=== Your instructions ===
Update the rows that begin at the line containing "class: Insecta" and end after the line containing "common name: American Lady", swapping "scientific name" for "binomial name" and changing nothing else. Return only those lines.

═════ Provided data ═════

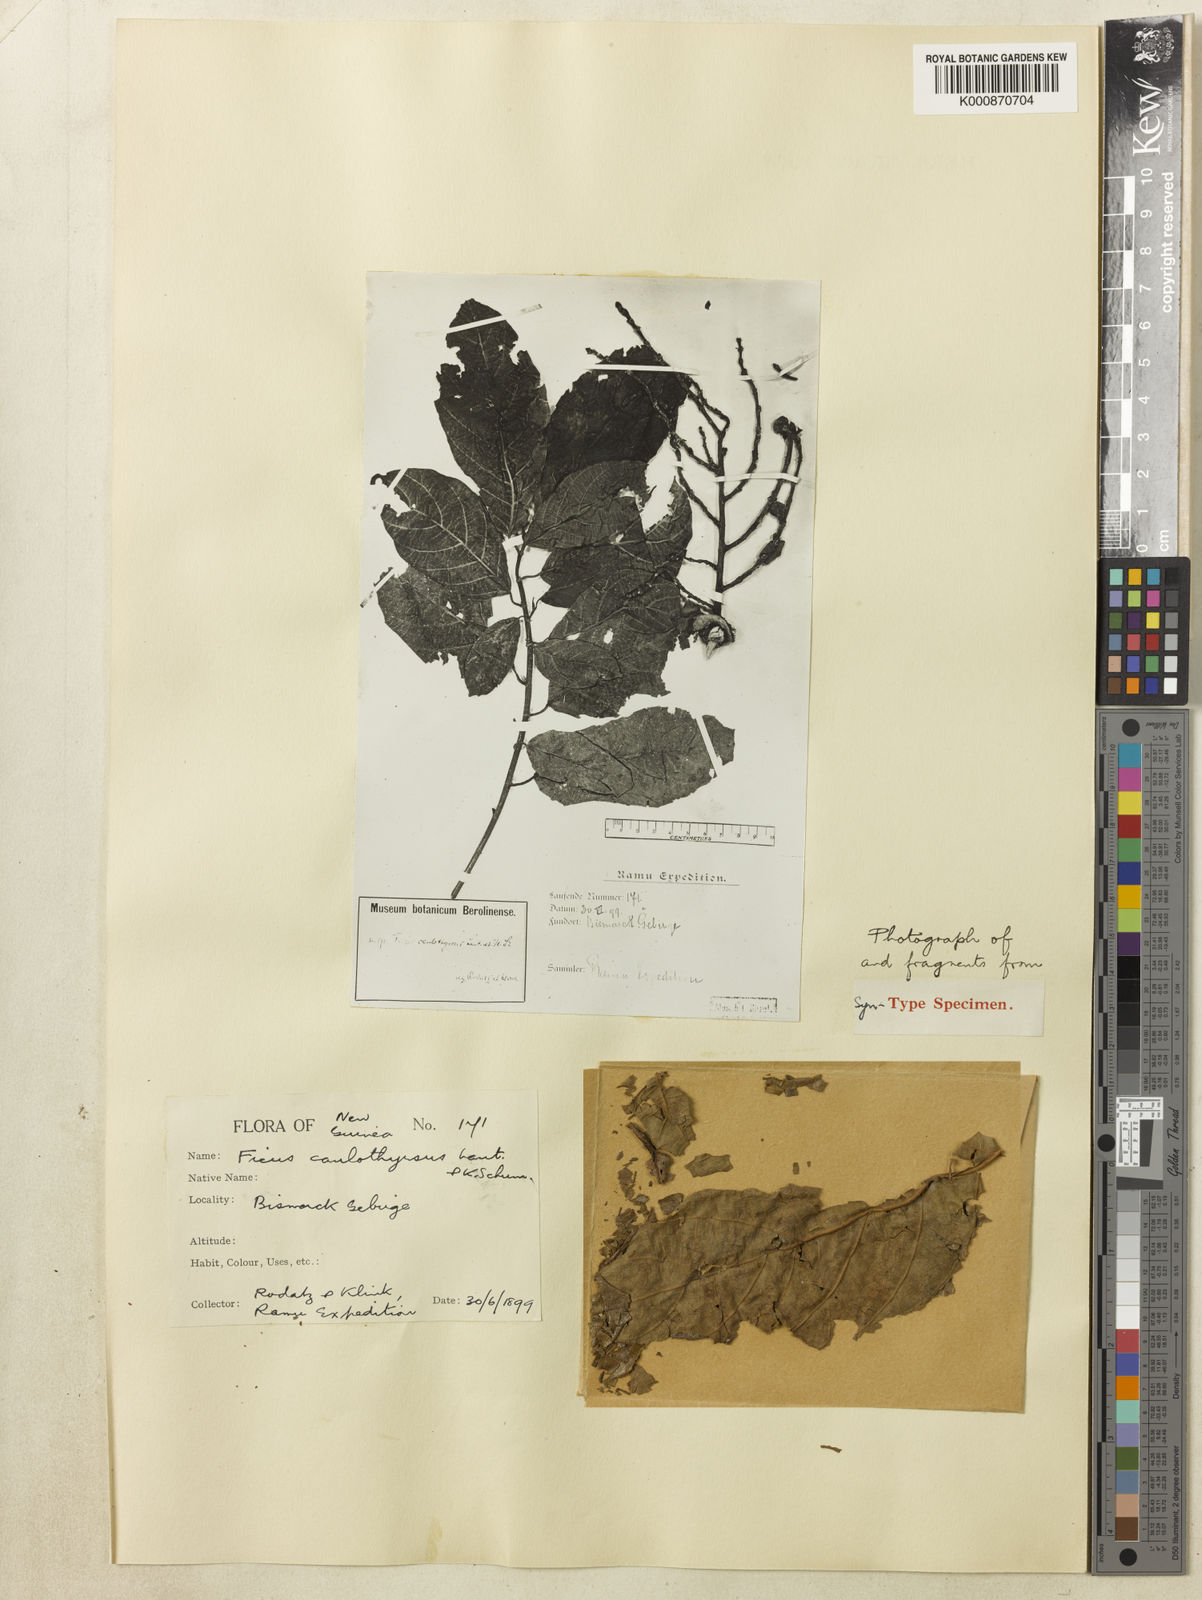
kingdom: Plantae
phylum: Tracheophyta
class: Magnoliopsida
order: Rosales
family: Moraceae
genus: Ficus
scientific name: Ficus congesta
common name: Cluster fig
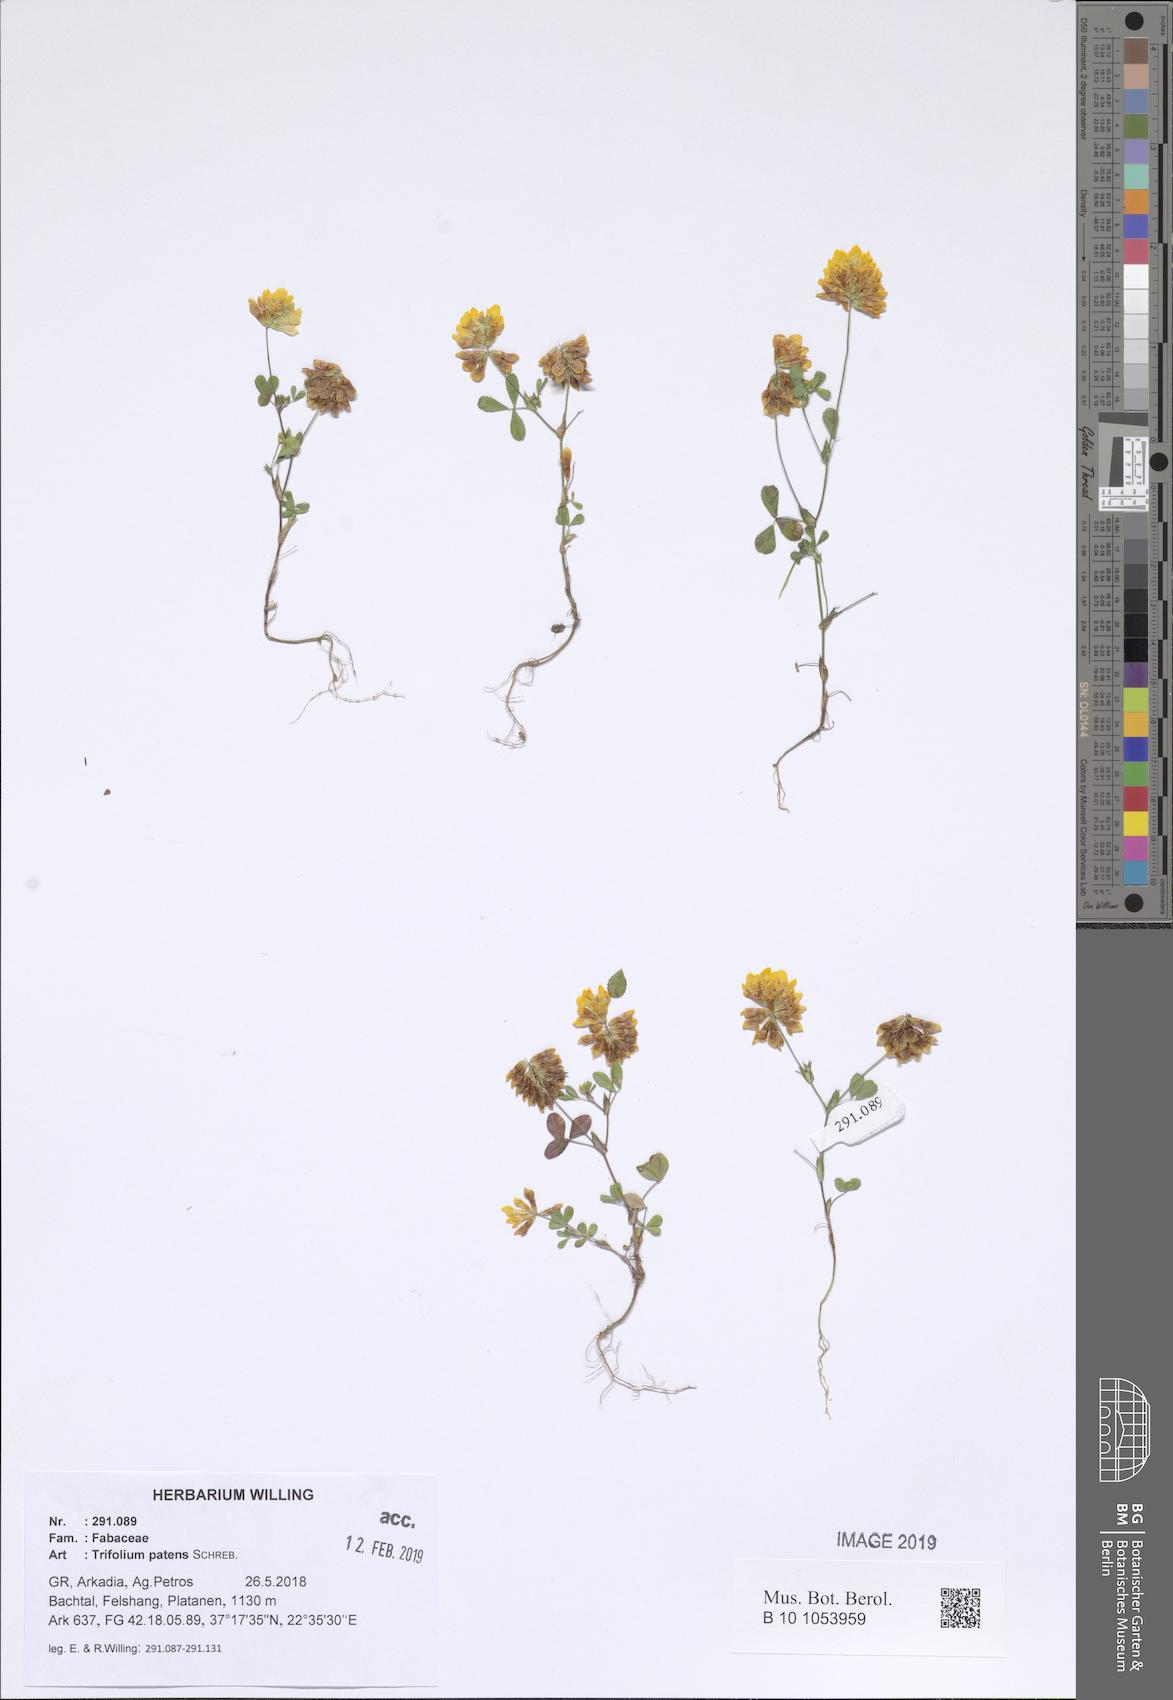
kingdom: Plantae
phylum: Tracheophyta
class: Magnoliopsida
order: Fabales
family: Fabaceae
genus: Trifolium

═════
═════ Provided data ═════

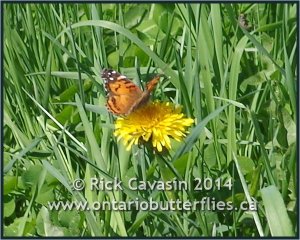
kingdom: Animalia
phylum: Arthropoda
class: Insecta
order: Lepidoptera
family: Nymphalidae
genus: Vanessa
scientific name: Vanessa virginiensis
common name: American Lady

═════
═════ Provided data ═════

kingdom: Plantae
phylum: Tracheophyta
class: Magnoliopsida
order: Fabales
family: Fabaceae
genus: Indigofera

═════

=== Task output ===
class: Insecta
order: Lepidoptera
family: Nymphalidae
genus: Vanessa
binomial name: Vanessa virginiensis
common name: American Lady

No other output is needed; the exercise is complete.